The question is, does anyone — outside of 100,000 aging hipsters — miss Pavement’s quirky, erratic sound? And will any aspiring rockers stop adding friends on Facebook long enough to listen? 

The great thing is, Steven Malkmus, Scott “Spiral Stairs” Kannberg, Mark Ibold, Bob Nastanovich and Steve West probably don’t even care.

Just take a listen as Malkmus’ voice hopscotches from atonal and bemused to a croaky shriek, or to the endless tempo shifts in the music, often in the same song.

This adventurousness is splattered all over the album. “Frontwards,” “In The Mouth A Desert” and “Box Elder” are excellent stoner anthems, with distorted, scuzzy guitars and barely-sung lyrics that don’t progress so much as peter out into a shrug.

A simple bass line pulses throughout “Stereo,” as Malkmus asks this hilarious question: “What about the voice of Geddy Lee (the lead singer from Rush)? How did it get so high? I wonder if he speaks like an ordinary guy?" This query dissolves into an incongruous Casiotone-like samba beat for a couple measures, which evolves into some shrieking by Malkmus, and why not? They knew better than almost everybody it’s more satisfying to be true to oneself and embrace eccentricity than to be “normal,” whatever that’s supposed to mean.

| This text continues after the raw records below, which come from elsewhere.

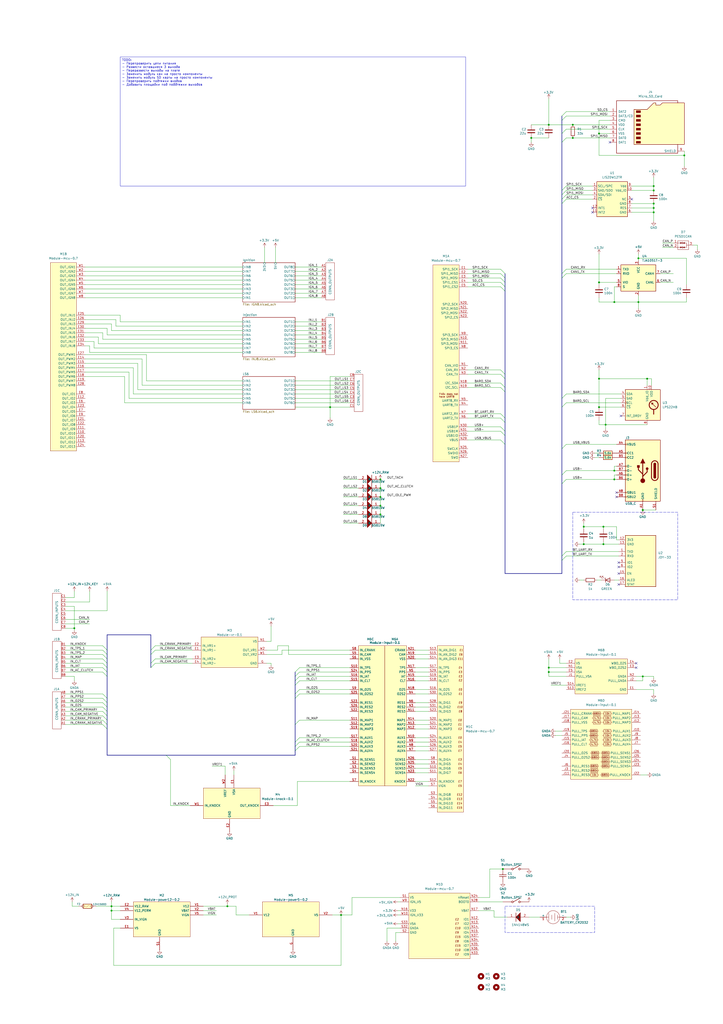
<source format=kicad_sch>
(kicad_sch
	(version 20250114)
	(generator "eeschema")
	(generator_version "9.0")
	(uuid "6f8aae2c-1ef6-4e9a-8602-ad3b1824c455")
	(paper "A2" portrait)
	
	(rectangle
		(start 293.37 525.78)
		(end 345.44 541.02)
		(stroke
			(width 0)
			(type dash)
		)
		(fill
			(type none)
		)
		(uuid 582b5559-d89c-4283-9cc7-61464627c60d)
	)
	(rectangle
		(start 332.74 297.18)
		(end 393.7 347.98)
		(stroke
			(width 0)
			(type dash)
		)
		(fill
			(type none)
		)
		(uuid 84779eee-872f-4da9-ad42-edda9cf6dee0)
	)
	(text_box "TODO:\n- Перепроверить цепи питания\n- Развести оставшиеся 3 выхода\n- Переразвести выходы на плате\n- Заменить модуль кан на просто компоненты\n- Заменить модуль SD карты на просто компоненты\n- Перепроверить подтяжки входов\n- Добавить площадки под поддтяжки выходов"
		(exclude_from_sim no)
		(at 69.85 33.02 0)
		(size 200.66 74.93)
		(margins 0.9525 0.9525 0.9525 0.9525)
		(stroke
			(width 0)
			(type solid)
		)
		(fill
			(type none)
		)
		(effects
			(font
				(size 1.27 1.27)
			)
			(justify left top)
		)
		(uuid "35e26aa1-7e33-4496-b1a8-5b2fbfc6afff")
	)
	(junction
		(at 220.98 293.37)
		(diameter 0)
		(color 0 0 0 0)
		(uuid "072a7fd5-ce9d-439e-a0eb-7ef74fb33017")
	)
	(junction
		(at 220.98 298.45)
		(diameter 0)
		(color 0 0 0 0)
		(uuid "0b86a4b2-fc1f-4a7a-9491-d3ad20b0c0a4")
	)
	(junction
		(at 379.73 120.65)
		(diameter 0)
		(color 0 0 0 0)
		(uuid "0d959b20-787c-423a-9a4b-115be590602f")
	)
	(junction
		(at 347.98 236.22)
		(diameter 0)
		(color 0 0 0 0)
		(uuid "11ee140c-bb6b-49b7-a0bc-513d4b462cf4")
	)
	(junction
		(at 339.09 305.562)
		(diameter 0)
		(color 0 0 0 0)
		(uuid "12a96657-8687-4568-a687-1c992c0a61cb")
	)
	(junction
		(at 356.87 278.13)
		(diameter 0)
		(color 0 0 0 0)
		(uuid "1c1fc3ce-7a58-46a1-b555-892a46c033d3")
	)
	(junction
		(at 318.77 72.39)
		(diameter 0)
		(color 0 0 0 0)
		(uuid "1d2717fe-cfc7-4002-bc54-38d3197addef")
	)
	(junction
		(at 64.77 525.78)
		(diameter 0)
		(color 0 0 0 0)
		(uuid "28c44ed6-6fa6-4c5c-b09f-374ae0e7884b")
	)
	(junction
		(at 356.87 273.05)
		(diameter 0)
		(color 0 0 0 0)
		(uuid "2a3f246b-afbe-4782-93f5-995202a82cb3")
	)
	(junction
		(at 43.18 364.49)
		(diameter 0)
		(color 0 0 0 0)
		(uuid "2e9b2de4-73ff-4572-ba14-4b2338f85c03")
	)
	(junction
		(at 373.38 392.43)
		(diameter 0)
		(color 0 0 0 0)
		(uuid "3c52d0b5-4112-4766-a91a-ad74fee8c3c9")
	)
	(junction
		(at 220.98 288.29)
		(diameter 0)
		(color 0 0 0 0)
		(uuid "47cc3437-7187-4dbb-9723-615ad8354d08")
	)
	(junction
		(at 375.92 219.71)
		(diameter 0)
		(color 0 0 0 0)
		(uuid "489a6b18-c818-42ea-a198-4e16ec6b5369")
	)
	(junction
		(at 370.84 175.26)
		(diameter 0)
		(color 0 0 0 0)
		(uuid "523e6f85-d963-43f5-aa0f-b0ff36b1d6f2")
	)
	(junction
		(at 64.77 528.32)
		(diameter 0)
		(color 0 0 0 0)
		(uuid "53d8409d-aae2-4d78-92c8-62c72001450d")
	)
	(junction
		(at 318.77 387.35)
		(diameter 0)
		(color 0 0 0 0)
		(uuid "600d0f0f-fcba-4268-9257-3ca836ae5a54")
	)
	(junction
		(at 339.09 315.722)
		(diameter 0)
		(color 0 0 0 0)
		(uuid "6a3c28a3-a221-44ab-87aa-91c518af3ad8")
	)
	(junction
		(at 191.77 236.22)
		(diameter 0)
		(color 0 0 0 0)
		(uuid "6d38ce31-966a-4e72-96a8-2b5b4e21cbaa")
	)
	(junction
		(at 356.87 175.26)
		(diameter 0)
		(color 0 0 0 0)
		(uuid "70f59688-4db2-49ec-bf67-545f263e7e97")
	)
	(junction
		(at 397.51 90.17)
		(diameter 0)
		(color 0 0 0 0)
		(uuid "7d59c6b6-ca1b-401c-a53b-20512c3a27f6")
	)
	(junction
		(at 292.1 504.19)
		(diameter 0)
		(color 0 0 0 0)
		(uuid "7db36781-ea97-4e06-a0b9-6005fd4b2ad1")
	)
	(junction
		(at 351.79 246.38)
		(diameter 0)
		(color 0 0 0 0)
		(uuid "812a7943-bf10-4bee-81e7-b87dada18eb3")
	)
	(junction
		(at 373.38 295.91)
		(diameter 1.016)
		(color 0 0 0 0)
		(uuid "88656f19-fee2-4fc2-8a53-736897c46ca7")
	)
	(junction
		(at 350.52 30
... [309407 chars truncated]
</source>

So yes, Pavement weren’t afraid to sound like dorks. Or to make strange songs that became cult favorites.

And Pavement is in peak form in “Cut Your Hair,” one of their biggest “hits” and probably the most radio-friendly song in this collection. From jokes about how often rock drummers die to commenting on how often bands start up, “Cut Your Hair” is a how-to manual on sounding awesome and unappealing at the same time.

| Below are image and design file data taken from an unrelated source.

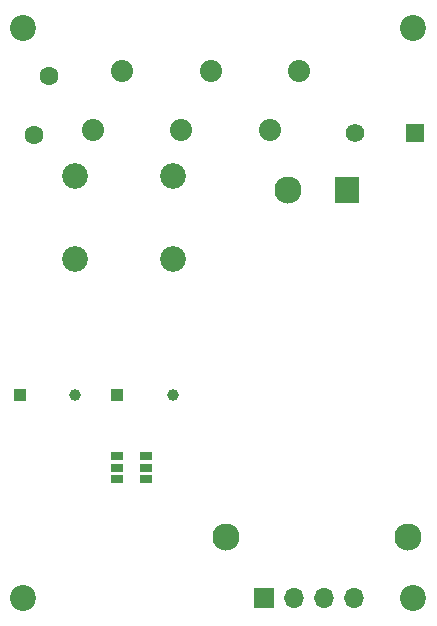
<source format=gbr>
%TF.GenerationSoftware,KiCad,Pcbnew,(5.99.0-10447-gf083f043cb)*%
%TF.CreationDate,2021-07-11T09:51:57-05:00*%
%TF.ProjectId,reptile-monitor-power,72657074-696c-4652-9d6d-6f6e69746f72,rev?*%
%TF.SameCoordinates,Original*%
%TF.FileFunction,Soldermask,Top*%
%TF.FilePolarity,Negative*%
%FSLAX46Y46*%
G04 Gerber Fmt 4.6, Leading zero omitted, Abs format (unit mm)*
G04 Created by KiCad (PCBNEW (5.99.0-10447-gf083f043cb)) date 2021-07-11 09:51:57*
%MOMM*%
%LPD*%
G01*
G04 APERTURE LIST*
%ADD10R,1.575000X1.575000*%
%ADD11C,1.575000*%
%ADD12C,2.200000*%
%ADD13R,1.000000X1.000000*%
%ADD14C,2.167346*%
%ADD15C,1.000000*%
%ADD16R,1.700000X1.700000*%
%ADD17O,1.700000X1.700000*%
%ADD18R,2.000000X2.300000*%
%ADD19C,2.300000*%
%ADD20C,1.600000*%
%ADD21C,1.875000*%
%ADD22R,1.000000X0.700000*%
G04 APERTURE END LIST*
D10*
%TO.C,F1*%
X162657000Y-62230000D03*
D11*
X157577000Y-62230000D03*
%TD*%
D12*
%TO.C,REF1*%
X162560000Y-53340000D03*
%TD*%
%TO.C,REF1*%
X129540000Y-53340000D03*
%TD*%
D13*
%TO.C,K1*%
X137496982Y-84387004D03*
D14*
X142196983Y-65887003D03*
X142196983Y-72887004D03*
D15*
X142196983Y-84387004D03*
%TD*%
D16*
%TO.C,J4*%
X149870000Y-101600000D03*
D17*
X152410000Y-101600000D03*
X154950000Y-101600000D03*
X157490000Y-101600000D03*
%TD*%
D13*
%TO.C,K2*%
X129222003Y-84387009D03*
D14*
X133922004Y-65887008D03*
X133922004Y-72887009D03*
D15*
X133922004Y-84387009D03*
%TD*%
D12*
%TO.C,REF1*%
X162555504Y-101600000D03*
%TD*%
D18*
%TO.C,PS1*%
X156901995Y-67051494D03*
D19*
X151901995Y-67051494D03*
X162101995Y-96451494D03*
X146701995Y-96451494D03*
%TD*%
D20*
%TO.C,RV1*%
X131699000Y-57404000D03*
X130399000Y-62404000D03*
%TD*%
D12*
%TO.C,REF1*%
X129540000Y-101600000D03*
%TD*%
D21*
%TO.C,J2*%
X145404510Y-56982995D03*
X142904510Y-61982995D03*
%TD*%
%TO.C,J1*%
X152893000Y-56983000D03*
X150393000Y-61983000D03*
%TD*%
%TO.C,J3*%
X137914507Y-56982995D03*
X135414507Y-61982995D03*
%TD*%
D22*
%TO.C,U1*%
X137484000Y-89601000D03*
X137484000Y-90551000D03*
X137484000Y-91501000D03*
X139884000Y-91501000D03*
X139884000Y-90551000D03*
X139884000Y-89601000D03*
%TD*%
M02*

</source>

This album is filled with oddball songs that just shouldn’t work, but do—such as “Shady Land/J vs. S,” which shifts from college rock to space-age sounds, and “Range Life,” which mocks suburban ennui and 90s grunge gods The Smashing Pumpkins and Stone Temple Pilots.

My personal favorites are “Unfair” and its thrilling mix of dissonance and anger, “Debris Slide” and its shredding guitars, and “Fight This Generation,” which is killer both lyrically and sonically, but the songs that make up “Quarantine the Past” are so varied I’ll bet absolutely no one will agree with me.

At times this collection is too unsteady and tone-deaf even for my eclectic tastes. But that’s the charm of Pavement: they force you to accept their weirdness and dramatic shifts or get the heck out.

So listen up, Indie fans and Indie rockers: don’t copy Pavement’s sound, but if you want your sub-genre to become interesting again, you’ll want to adopt their spirit.

And even if you don’t like Indie rock or guitar-based music, you better get this anyway, because the way the economy is going, it’s like we’re living the early 1990s all over again, and this album is a fantastic place to learn about irony, interesting guitar phrasing and slacking off.